"The UK wants to take back control of its money, law and borders. … We will respect that. But the EU also wants to keep control of its money, law and borders. And the UK should respect that."
- Michael Barnier, EU Chief Brexit Negotiator
With this quote, in an evening press conference at Brussels on July 26, 2018, the European Union (EU) effectively rejected the New Customs Partnership proposed in the U.K. government’s recent Brexit whitepaper. Published on July 12, 2018, the customs partnership proposed complete alignment of the U.K.’s customs regime with that of the EU, allowing the U.K. to collect tariff at its borders on behalf of the union. This would, in turn, enable friction-free movement of goods within the single market and avoid a hard border in Northern Ireland. However, Barnier stated clearly that the EU "cannot and will not delegate responsibility for its customs policy, VAT and tariffs" to a non-member.
Even as negotiators from both sides agree to return to weekly discussions from August to try and flesh out a Withdrawal Treaty in time for December, the impasse around the trade model and the Irish border question is becoming firmer than ever. Our blog on the possible customs models that may evolve as Brexit negotiations move forward details the size of the customs infrastructure overhaul that the U.K. faces.
For the U.K., what also hangs in the balance is its ability to pursue profitable trade agreements with other countries – one of the key reasons for the Brexit referendum in the first place. The closer it aligns with the EU Customs Union in a bid to continue frictionless trade within the single market, the higher will its non-trade barriers with other countries become.
Research indicates that the bulk of the cost of international trade comes from non-tariff barriers such as regulatory and standards’ compliance, and licenses for access and settling cross-border disputes. For example, the non-tariff costs on all goods between the EU and the U.S. was around 13 to 14 percent, with some sectors such as agricultural products and processed foods being considerably higher. The non-tariff barriers would become even more important for the services sector, which makes up 80 percent of the U.K. economy. It is estimated that non-tariff barriers arising from Brexit could reduce the U.K.’s services exports by anywhere between 6 and 13 percent over a 10-year period.
The Border of Dispute
The EU is pushing the U.K. to either opt for a clean hard Brexit, with a Free Trade Agreement (FTA) similar to the one it has with Canada, or to accept becoming a part of the European Economic Area (EEA) like Norway. However, the U.K. considers both extremes as a losing proposition, and would like the EU to show some ‘political will’ and help carve an innovative trade deal similar to the ones done with some other third countries recently.

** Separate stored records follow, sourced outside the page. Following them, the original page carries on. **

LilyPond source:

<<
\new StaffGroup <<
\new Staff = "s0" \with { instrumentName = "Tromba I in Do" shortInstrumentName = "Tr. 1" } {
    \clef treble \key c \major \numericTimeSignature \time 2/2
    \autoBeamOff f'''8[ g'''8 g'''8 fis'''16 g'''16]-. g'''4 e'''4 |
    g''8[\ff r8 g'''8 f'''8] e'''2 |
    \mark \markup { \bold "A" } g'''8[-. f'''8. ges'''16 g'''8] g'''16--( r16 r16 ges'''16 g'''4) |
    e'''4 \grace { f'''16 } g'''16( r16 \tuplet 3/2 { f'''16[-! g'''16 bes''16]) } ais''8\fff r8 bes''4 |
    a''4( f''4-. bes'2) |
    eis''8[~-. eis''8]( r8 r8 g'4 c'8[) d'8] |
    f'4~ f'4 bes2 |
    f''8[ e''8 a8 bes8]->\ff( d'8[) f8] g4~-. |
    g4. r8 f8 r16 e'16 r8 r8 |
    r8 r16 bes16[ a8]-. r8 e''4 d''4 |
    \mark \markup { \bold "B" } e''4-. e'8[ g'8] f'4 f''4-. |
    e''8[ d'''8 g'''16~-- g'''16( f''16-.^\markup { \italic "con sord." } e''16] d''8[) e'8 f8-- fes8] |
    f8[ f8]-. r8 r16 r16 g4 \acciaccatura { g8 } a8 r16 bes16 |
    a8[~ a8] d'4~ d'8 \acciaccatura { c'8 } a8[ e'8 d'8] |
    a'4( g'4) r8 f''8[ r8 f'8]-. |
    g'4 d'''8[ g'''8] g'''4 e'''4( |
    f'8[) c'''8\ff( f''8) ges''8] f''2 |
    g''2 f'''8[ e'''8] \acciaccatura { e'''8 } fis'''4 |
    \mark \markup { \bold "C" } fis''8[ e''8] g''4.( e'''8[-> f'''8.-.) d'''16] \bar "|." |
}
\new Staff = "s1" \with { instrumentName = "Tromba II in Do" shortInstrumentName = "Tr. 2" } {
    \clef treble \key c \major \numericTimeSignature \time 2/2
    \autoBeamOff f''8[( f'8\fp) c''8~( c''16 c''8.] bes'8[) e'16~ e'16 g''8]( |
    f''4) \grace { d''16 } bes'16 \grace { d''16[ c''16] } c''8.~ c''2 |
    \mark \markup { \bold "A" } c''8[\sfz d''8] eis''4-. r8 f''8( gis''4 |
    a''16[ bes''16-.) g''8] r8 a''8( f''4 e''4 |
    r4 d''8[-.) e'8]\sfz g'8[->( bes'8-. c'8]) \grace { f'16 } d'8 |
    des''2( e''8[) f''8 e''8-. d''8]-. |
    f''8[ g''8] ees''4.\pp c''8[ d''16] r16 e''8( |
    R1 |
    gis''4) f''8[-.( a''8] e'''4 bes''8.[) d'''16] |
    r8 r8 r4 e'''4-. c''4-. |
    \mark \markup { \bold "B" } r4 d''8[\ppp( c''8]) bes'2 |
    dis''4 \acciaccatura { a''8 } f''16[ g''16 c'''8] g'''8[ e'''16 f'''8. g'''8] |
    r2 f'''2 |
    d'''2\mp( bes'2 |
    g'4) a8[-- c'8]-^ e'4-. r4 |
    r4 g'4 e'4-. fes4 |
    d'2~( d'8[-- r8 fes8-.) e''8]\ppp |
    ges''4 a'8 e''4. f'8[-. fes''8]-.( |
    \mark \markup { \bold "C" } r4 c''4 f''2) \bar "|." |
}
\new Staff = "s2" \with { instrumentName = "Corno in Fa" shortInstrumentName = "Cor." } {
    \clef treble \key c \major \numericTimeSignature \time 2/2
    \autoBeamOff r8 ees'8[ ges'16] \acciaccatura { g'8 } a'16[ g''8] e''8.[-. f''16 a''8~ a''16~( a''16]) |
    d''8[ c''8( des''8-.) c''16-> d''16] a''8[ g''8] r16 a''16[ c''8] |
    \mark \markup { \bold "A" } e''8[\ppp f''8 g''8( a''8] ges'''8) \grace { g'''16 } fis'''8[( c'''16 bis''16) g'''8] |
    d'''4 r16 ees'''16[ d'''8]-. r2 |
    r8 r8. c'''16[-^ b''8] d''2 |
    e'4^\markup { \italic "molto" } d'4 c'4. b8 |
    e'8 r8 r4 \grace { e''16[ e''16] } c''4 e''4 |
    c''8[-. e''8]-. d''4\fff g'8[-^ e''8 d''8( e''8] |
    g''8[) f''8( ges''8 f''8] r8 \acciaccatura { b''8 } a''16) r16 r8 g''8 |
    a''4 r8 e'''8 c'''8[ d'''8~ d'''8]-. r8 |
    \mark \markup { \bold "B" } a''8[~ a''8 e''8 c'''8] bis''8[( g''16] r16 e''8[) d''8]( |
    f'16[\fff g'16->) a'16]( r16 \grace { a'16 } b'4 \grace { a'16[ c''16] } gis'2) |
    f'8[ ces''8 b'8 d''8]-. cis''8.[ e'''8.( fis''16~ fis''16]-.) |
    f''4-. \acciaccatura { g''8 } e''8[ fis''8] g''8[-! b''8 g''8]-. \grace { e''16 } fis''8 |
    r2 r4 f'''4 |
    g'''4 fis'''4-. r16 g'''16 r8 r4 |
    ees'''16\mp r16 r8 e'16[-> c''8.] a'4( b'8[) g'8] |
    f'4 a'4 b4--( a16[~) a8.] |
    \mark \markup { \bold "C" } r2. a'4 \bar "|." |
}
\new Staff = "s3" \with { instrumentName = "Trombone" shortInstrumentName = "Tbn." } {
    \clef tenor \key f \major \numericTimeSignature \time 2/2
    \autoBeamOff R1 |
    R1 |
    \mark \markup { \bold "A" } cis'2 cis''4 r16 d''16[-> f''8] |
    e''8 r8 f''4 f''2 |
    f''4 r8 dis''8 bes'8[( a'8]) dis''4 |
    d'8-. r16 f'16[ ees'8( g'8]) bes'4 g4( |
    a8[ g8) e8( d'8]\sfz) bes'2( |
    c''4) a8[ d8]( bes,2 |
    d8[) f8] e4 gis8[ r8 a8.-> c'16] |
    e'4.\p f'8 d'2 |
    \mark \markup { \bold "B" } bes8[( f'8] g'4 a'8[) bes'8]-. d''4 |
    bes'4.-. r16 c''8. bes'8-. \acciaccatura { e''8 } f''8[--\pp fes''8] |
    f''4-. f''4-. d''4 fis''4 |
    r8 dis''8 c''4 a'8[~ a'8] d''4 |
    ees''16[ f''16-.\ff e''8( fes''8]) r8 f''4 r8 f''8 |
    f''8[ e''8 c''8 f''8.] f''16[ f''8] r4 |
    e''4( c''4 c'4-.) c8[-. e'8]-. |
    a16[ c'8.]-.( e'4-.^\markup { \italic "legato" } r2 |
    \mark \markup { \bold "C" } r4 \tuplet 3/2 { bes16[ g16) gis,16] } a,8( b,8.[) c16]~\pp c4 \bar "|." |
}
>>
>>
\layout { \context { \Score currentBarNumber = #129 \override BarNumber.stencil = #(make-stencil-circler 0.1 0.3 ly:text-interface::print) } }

A WNS DecisionPointTM analysis highlights five possible Brexit scenarios and their implications. With the EU effectively ruling out the Exclusive Goods Single Market Access proposed in the Brexit whitepaper, here are the other four scenarios that could still play out:
Chaotic ‘No Deal’: This is the most likely Brexit scenario if the Withdrawal Agreement is not agreed upon by December 2018. A hard border will have to be established on the Irish island, along with the entire infrastructure and systems for customs clearances at all major ports. The EU will have to allow grace time to allow such alternate arrangements to be made, and movements of trucks and flights will likely be grounded in the interim
Hard Brexit after Transition: The U.K. would sign a Withdrawal Treaty at the end of 2018, and an FTA in 2020. The customs border will be established along the Irish sea in 2021, leaving Northern Ireland a part of the single market even as the rest of the U.K. is out of it. There would be no frictionless trade in goods or services, but the U.K. would be able to pursue independent trade agreements with other countries
Customs Union after Transition: In this scenario, the U.K. would sign an FTA as well as a Customs Union agreement with the EU in 2020. This will help address the Irish border problem, but Northern Ireland will still remain a part of the single market. But trade in industrial goods will be smooth with enhanced checks, while agricultural goods face longer delays at the border. Importantly, the U.K. faces restrictions on signing FTAs with other countries
Norway Plus: A moderately soft Brexit, in this scenario, the U.K. concedes and signs an EEA-style agreement at the end of the transition period in 2020, remaining in the customs union and the single market. This ensures frictionless trade for goods and services, and also allows the U.K. to enter into third country FTAs. However, all of its red lines with respect to free movement of people, EU jurisdiction and fiscal contributions will be broken. Brexiteers consider this to be a defeat of the referendum
With the deadline for the Withdrawal Agreement looming large, businesses will be hoping for an end to the uncertainties around the final post-Brexit trade models. As things stand, the U.K. government faces an almost impossible task of delivering a Brexit that delivers on the Irish border question and frictionless trade, while satisfying the basic tenets of the Brexit referendum.